What changes would need to be made to make this at high altitude?
I have not tried making this recipe in high altitude, hope this guide on high altitude baking could help.
I made this today, it was delicious! Thanks much Natasha, only thing I wanted to ask was I notice egg smell when biting it, I’m not sure if anybody else had this but eating wise there was no smell. Is there anything we can do about that?
Thank you,
Sara
I’m glad you enjoyed it! For next time, you can add a bit more vanilla or almond extract it helps mask the egginess.
This is the best recipe ever! I change up the lemon zest for orange zest at times and also do one tablespoon rose water with lime zest! Always a hit! Thank you!

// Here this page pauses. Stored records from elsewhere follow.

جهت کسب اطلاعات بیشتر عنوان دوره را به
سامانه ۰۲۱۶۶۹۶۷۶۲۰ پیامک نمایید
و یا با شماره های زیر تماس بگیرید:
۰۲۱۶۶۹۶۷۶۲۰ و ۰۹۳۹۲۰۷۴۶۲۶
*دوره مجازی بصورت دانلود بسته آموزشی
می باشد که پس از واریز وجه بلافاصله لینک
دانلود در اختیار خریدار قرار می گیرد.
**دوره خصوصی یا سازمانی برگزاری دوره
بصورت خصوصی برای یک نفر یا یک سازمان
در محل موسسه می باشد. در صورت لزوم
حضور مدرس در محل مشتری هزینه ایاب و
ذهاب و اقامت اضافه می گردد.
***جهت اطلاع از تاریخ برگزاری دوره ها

That sounds wonderful, Elizabeth!
Hi Natasha,
My almond flour converter says 1.5 cups should be 144 grams. I see you convert it to 168 g.
I’ve been using the 144 with no issues. I use a scale to measure my flour out. Any idea for the difference?
HI Janice, thank you for pointing that out. I’m not sure why our automated converter is calculating at the highest end of the range. 1 1/2 cups of almond flour is an average of 144-168 grams. I adjusted the recipe to 150 grams which I believe will create a fluffier batter.
I make this cake once a week for my dad who’s on hospice, but still has a craving for sweets. The first time I made it i thought “no way is this 4 ingredient cake with very little sugar going to be good.” But I decided to try it since my dad had to eat mild, soft foods (I eliminated the almond slices for him). Boy was i surprised. It quickly became a staple for my entire family.
Absolutely amazing this cake fat free gluten free and delicious everyone loved it
Hosted a dinner for 12. I made the recipe using 1.5 of all ingredients. I divided batter between two cake pans and layered the cakes with a home made dairy free lemon curd between them. Dusted top with powdered sugar. Much appreciated and enjoyed by all, but especially the gf/df people.
Thank you for sharing that with me, Mary! I’m so glad you enjoyed this recipe.
Hi I’m not sure what went wrong but I beat the egg yolks and sugar but when I added the flour it was really dry and like breadcrumbs! So when I added the egg white it dint combine properly? I checked the weight of my almond flour again and it was 168g
Shouldn’t the mixture be like a batter?
Hi Helen, it sounds like possibly too much flour was used. I wish I could help from afar, but I recommend reading through the full process again and ensuring the measurements were done properly.
Thanks Natasha yes I looked at your flour and mine is a very fine almond flour. Maybe I will try half the weight of flour,what do you think?
I can’t say half is correct not being there, but I do recommend trying less. I wish I could be more helpful.
Can I use coconut sugar instead of granulated
Hi Joanne, More than one of our readers reported great results substituting with coconut sugar.